You can set CloudFlare’s CDN to cache static content according to these levels:
- No Query String / Basic: Only delivers resources from cache when there is no query string.
- Ignore Query String / Simple: Delivers the same resource to everyone independent of the query string (note: this will also remove the query string from the request to your origin).
- Standard / Aggressive: Delivers a different resource each time the query string changes.
Note: CloudFlare, by default, does not cache HTML content. You need to write a Page Rule to cache static HTML content.
They key part here was “CloudFlare, by default, does not cache HTML content.” So I asked myself… how does Always Online work then? Looking at the site I could not figure it out:
Always Online is a feature that caches a static version of your pages in case your server goes offline.
Our user agent
Mozilla/5.0 (compatible; CloudFlare-AlwaysOnline/1.0; +https://www.cloudflare.com/always-online) AppleWebKit/534.34
Why we’re crawling
If your server ever goes offline, CloudFlare will serve a limited copy of your cached website to keep it online for your visitors. CloudFlare builds the Always Online version of your website, so your most popular pages are represented. CloudFlare is caching pages when you see the crawler in your logs.

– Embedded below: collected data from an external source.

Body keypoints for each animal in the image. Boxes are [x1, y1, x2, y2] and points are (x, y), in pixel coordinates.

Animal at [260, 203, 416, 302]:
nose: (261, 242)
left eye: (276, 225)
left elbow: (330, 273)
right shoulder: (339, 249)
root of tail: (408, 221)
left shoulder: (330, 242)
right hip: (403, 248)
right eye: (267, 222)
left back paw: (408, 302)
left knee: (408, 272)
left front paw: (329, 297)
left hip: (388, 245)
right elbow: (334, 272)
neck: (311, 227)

We crawl free customers once every 7 days, Pro customers once every 3 days, and Business and Enterprise customers daily. More Details…
sounds like it should cache HTML otherwise how could it keep my site offline every time my server goes down? But somehow it doesn’t and that was really bugging me. Thankfully, the previous information we recovered (Note: CloudFlare, by default, does not cache HTML content. You need to write a Page Rule to cache static HTML content.) gave us an answer: Page Rules.

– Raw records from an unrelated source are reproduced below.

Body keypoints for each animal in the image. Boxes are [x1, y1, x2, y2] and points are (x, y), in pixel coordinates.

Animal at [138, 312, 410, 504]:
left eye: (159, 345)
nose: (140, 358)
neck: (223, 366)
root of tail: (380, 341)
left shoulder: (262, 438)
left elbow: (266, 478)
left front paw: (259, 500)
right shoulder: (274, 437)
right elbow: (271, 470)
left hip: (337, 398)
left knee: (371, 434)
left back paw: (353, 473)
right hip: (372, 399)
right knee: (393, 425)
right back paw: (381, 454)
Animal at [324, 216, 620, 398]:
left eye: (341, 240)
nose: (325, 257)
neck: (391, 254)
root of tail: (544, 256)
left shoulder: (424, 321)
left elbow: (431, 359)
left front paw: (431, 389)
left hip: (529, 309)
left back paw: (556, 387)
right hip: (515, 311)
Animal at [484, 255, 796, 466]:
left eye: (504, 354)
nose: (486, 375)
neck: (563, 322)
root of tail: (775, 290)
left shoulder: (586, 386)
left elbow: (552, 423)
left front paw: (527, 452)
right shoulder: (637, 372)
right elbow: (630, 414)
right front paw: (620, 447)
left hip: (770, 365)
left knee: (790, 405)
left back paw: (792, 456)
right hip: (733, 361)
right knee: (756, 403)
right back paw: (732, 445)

How to: Cache static HTML content using Page Rules
Well, you can cache static and non-static HTML content… the problem is that non-static content will be a snapshot in time so when it changes because it is cached the site visitors will get always the same page. So it is something not recommended. So let’s see how CloudFlare suggests we do this:
How do I cache static HTML?
- Log into your CloudFlare account.
- From the dropdown menu on the top left, select your domain.
- Click the Page Rules app in the top menu.

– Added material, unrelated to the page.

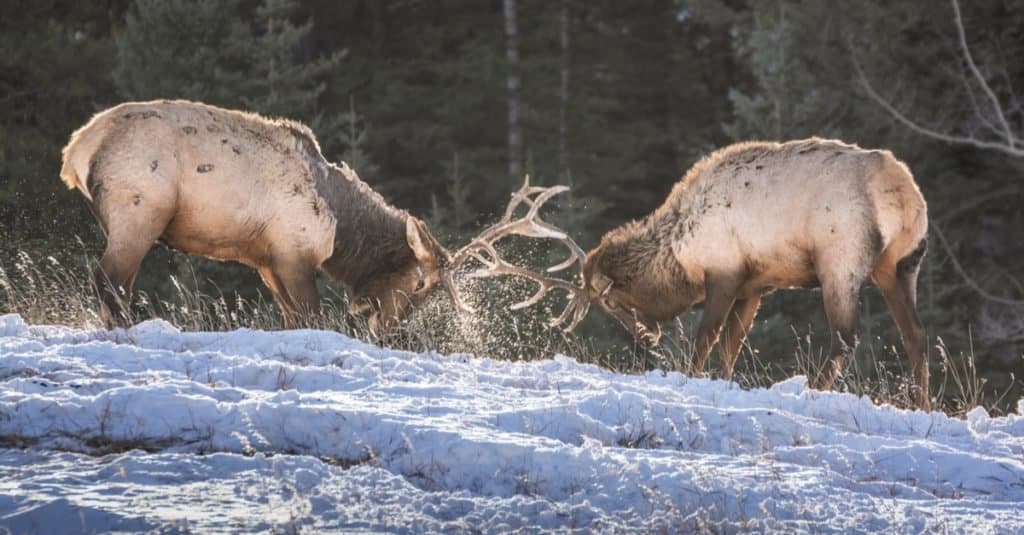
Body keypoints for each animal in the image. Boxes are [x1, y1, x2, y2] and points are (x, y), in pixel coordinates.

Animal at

- The first step is creating a pattern and then applying a rule to that pattern. You’ll need to find or create a way to differentiate static versus dynamic content by the URL. Some possibilities could be creating a directory for static content, appending a unique file extension to static pages, or adding a query parameter to mark content as static. Here are three examples of patterns you could create for each of those options:*example.com/static/* [/static/ subdirectory for static HTML pages] *example.com/*.shtml [.shtml file extension to signify HTML that is static] *example.com/*?*static=true* [adding static=true query parameter]
You’ll want to design the pattern to only describe pages you know are static.
- Click Cache everything in the Custom caching dropdown menu.
- Click Add rule.
If you see the HTML is not being cached, despite the cache everything rule, it means you need to override the origin cache directive with an “Edge Cache TTL” setting.
If the Cache-Control header is set to “private”, “no-store”, “no-cache”, or “max-age=0”, or if there is a cookie in the response, then CloudFlare will not cache the resource, unless a Page Rule is set to cache everything and an Edge Cache TTL is set.
So, if you are lazy and your site permits it, just example.com/ the whole thing to get it cached. Keep the Cache-Control header set to no-cache when you are doing a dynamic page and make sure the Edge Cache TTL is not set… and you’re golden!
Another idea is to again, cache everything, but then with another rule lower the cache level on the parts of the site that are dynamic (the opposite approach.) So as you can see, you can get creative with it and figure what approach works best for you.